▶ Task description
Please repeat the records word for word and skip the pictures.

**** Information provided

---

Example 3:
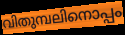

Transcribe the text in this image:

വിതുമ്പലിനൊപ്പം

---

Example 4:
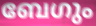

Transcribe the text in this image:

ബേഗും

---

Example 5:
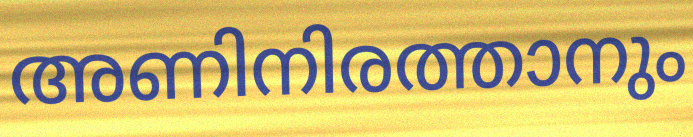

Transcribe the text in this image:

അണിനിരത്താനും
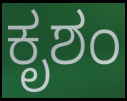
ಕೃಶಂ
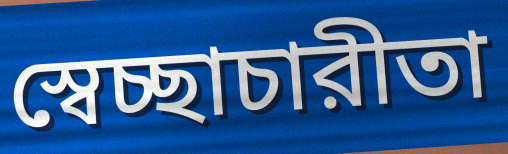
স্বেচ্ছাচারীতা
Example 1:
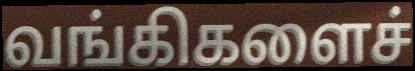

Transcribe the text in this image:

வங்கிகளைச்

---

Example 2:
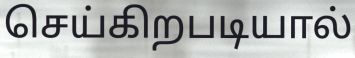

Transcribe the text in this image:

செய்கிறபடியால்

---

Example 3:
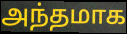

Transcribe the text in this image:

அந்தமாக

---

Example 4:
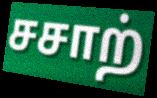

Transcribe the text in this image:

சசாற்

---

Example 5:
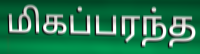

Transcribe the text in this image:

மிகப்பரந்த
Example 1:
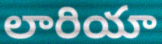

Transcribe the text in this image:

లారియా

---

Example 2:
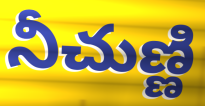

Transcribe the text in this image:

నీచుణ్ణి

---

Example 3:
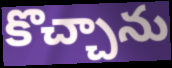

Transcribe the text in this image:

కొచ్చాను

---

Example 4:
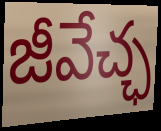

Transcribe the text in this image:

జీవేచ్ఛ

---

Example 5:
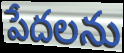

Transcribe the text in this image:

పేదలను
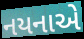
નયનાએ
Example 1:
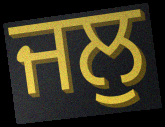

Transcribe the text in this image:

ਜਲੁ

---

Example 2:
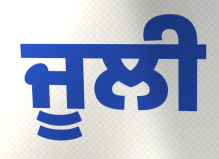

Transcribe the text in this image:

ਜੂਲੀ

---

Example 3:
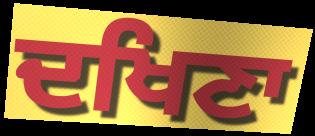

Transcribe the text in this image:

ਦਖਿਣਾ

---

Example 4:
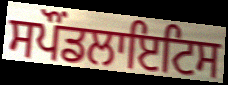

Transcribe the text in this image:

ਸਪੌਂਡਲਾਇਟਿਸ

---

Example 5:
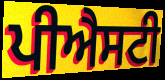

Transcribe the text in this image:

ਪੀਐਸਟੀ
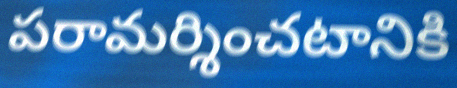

********

▶ Your response
---

Example 3:

Transcribe the text in this image:

വിതുമ്പലിനൊപ്പം

---

Example 4:

Transcribe the text in this image:

ബേഗും

---

Example 5:

Transcribe the text in this image:

അണിനിരത്താനും
ಕೃಶಂ
স্বেচ্ছাচারীতা
Example 1:

Transcribe the text in this image:

வங்கிகளைச்

---

Example 2:

Transcribe the text in this image:

செய்கிறபடியால்

---

Example 3:

Transcribe the text in this image:

அந்தமாக

---

Example 4:

Transcribe the text in this image:

சசாற்

---

Example 5:

Transcribe the text in this image:

மிகப்பரந்த
Example 1:

Transcribe the text in this image:

లారియా

---

Example 2:

Transcribe the text in this image:

నీచుణ్ణి

---

Example 3:

Transcribe the text in this image:

కొచ్చాను

---

Example 4:

Transcribe the text in this image:

జీవేచ్ఛ

---

Example 5:

Transcribe the text in this image:

పేదలను
નયનાએ
Example 1:

Transcribe the text in this image:

ਜਲੁ

---

Example 2:

Transcribe the text in this image:

ਜੂਲੀ

---

Example 3:

Transcribe the text in this image:

ਦਖਿਣਾ

---

Example 4:

Transcribe the text in this image:

ਸਪੌਂਡਲਾਇਟਿਸ

---

Example 5:

Transcribe the text in this image:

ਪੀਐਸਟੀ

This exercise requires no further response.